***** Passage shown

Incremental printing of symbolic information – Ink jet – Ejector mechanism
Reexamination Certificate
2002-03-20
2004-09-14
Liang, Leonard S (Department: 2853)
Incremental printing of symbolic information
Ink jet
Ejector mechanism
C347S019000, C347S085000, C347S005000, C347S086000, C347S101000, C347S106000, C347S107000
Reexamination Certificate
active
06789876
ABSTRACT:
FIELD OF THE INVENTION
This invention relates to inkjet printers and, more particularly, to an improved large-format digital color inkjet printer including a group of sensors and subassemblies that cooperate to produce high quality graphic images using a plurality of different colors of ink and different types of print media at speeds several times faster than similar conventional inkjet printers. In addition, the use of cooperating elements permit the manufacture of complex, large-format digital color inkjet print engines that are less expensive to fabricated, operated, and serviced. The present invention finds use in large-format digital color printing and imaging, where successful repeatable printing requires precise placement of droplets of ink, toner or other marking material on a print medium such as paper, vinyl, film, or similar substrate.
BACKGROUND OF THE INVENTION
Inkjet printers are well known. Large-format inkjet printers generally move a scanning carriage containing one or more print-head in a transverse or horizontal direction across a print medium, while incrementally advancing—or “stepping”—a print medium in a lengthwise or vertical direction in-between successive printing passes, or scans, of a reciprocating carriage. Inkjet printing involves placing large quantities of tiny ink droplets formed by one or more ink-emitting (or “jetting”) nozzles onto predetermined locations on a print medium or substrate. The ink droplets solidify or dry on the print medium forming small dots of color. A quantity of these small colored dots when viewed at a nominal distance will be perceived as a continuous-tone visual image. To increase the rate of print production, a print-head typically employs numerous jetting nozzles per color of ink ganged together in a suitable arrangement to create a band or “swath” of printed area that is much wider than otherwise would be obtainable from a single jetting nozzle. Usually, several linear arrays of jetting nozzles are disposed in a print-head in an orientation parallel to the direction of media travel (X-axis) and perpendicular to the direction of carriage travel (Y-axis). Both text and graphic images may be printed with inkjet printing.

**********

_Directive A_. Replace "chart" with "graph" throughout the stretch of the listing from its start through the line containing "Reading left to", and write that stretch out again with everything else unchanged.

***** Exercise data

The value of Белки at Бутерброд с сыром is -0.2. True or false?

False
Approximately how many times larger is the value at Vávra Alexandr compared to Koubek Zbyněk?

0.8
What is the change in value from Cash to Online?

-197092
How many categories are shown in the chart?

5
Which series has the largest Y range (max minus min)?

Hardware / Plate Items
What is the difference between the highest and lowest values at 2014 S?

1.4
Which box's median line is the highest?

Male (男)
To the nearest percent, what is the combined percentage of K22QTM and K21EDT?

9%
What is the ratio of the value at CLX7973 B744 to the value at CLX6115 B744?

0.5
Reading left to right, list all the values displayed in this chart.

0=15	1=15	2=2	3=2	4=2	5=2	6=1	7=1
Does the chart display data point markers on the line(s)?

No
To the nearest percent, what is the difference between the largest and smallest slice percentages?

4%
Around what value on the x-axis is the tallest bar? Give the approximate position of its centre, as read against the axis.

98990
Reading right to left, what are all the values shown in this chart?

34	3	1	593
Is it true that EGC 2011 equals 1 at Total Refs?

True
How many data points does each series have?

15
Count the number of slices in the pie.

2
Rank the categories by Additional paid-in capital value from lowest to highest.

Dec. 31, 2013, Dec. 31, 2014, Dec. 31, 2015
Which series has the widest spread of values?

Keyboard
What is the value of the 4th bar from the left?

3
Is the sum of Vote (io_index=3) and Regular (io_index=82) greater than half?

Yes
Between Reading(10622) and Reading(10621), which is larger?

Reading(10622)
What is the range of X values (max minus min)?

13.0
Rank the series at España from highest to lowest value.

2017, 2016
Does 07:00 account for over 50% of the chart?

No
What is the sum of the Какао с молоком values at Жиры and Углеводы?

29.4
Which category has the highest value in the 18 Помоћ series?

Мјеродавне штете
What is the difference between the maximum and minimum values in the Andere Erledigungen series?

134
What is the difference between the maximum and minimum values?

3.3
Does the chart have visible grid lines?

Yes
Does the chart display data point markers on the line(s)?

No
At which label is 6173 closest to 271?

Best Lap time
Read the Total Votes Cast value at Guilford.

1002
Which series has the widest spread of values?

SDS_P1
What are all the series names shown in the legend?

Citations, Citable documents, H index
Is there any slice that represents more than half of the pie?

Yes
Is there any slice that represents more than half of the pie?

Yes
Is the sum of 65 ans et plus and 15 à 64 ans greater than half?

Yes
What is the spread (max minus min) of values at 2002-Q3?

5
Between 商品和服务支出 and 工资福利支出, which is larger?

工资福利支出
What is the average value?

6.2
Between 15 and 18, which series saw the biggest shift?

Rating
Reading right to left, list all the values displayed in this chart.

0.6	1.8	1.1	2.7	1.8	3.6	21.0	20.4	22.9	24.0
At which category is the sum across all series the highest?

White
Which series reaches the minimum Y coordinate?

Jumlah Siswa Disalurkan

**********

_Directive B_. In the inkjet printer patent text, how are the linear arrays of jetting nozzles oriented in a print-head?

_Answer A_.
The value of Белки at Бутерброд с сыром is -0.2. True or false?

False
Approximately how many times larger is the value at Vávra Alexandr compared to Koubek Zbyněk?

0.8
What is the change in value from Cash to Online?

-197092
How many categories are shown in the graph?

5
Which series has the largest Y range (max minus min)?

Hardware / Plate Items
What is the difference between the highest and lowest values at 2014 S?

1.4
Which box's median line is the highest?

Male (男)
To the nearest percent, what is the combined percentage of K22QTM and K21EDT?

9%
What is the ratio of the value at CLX7973 B744 to the value at CLX6115 B744?

0.5
Reading left to right, list all the values displayed in this graph.

_Answer B_. They are parallel to the direction of media travel (X-axis) and perpendicular to the direction of carriage travel (Y-axis).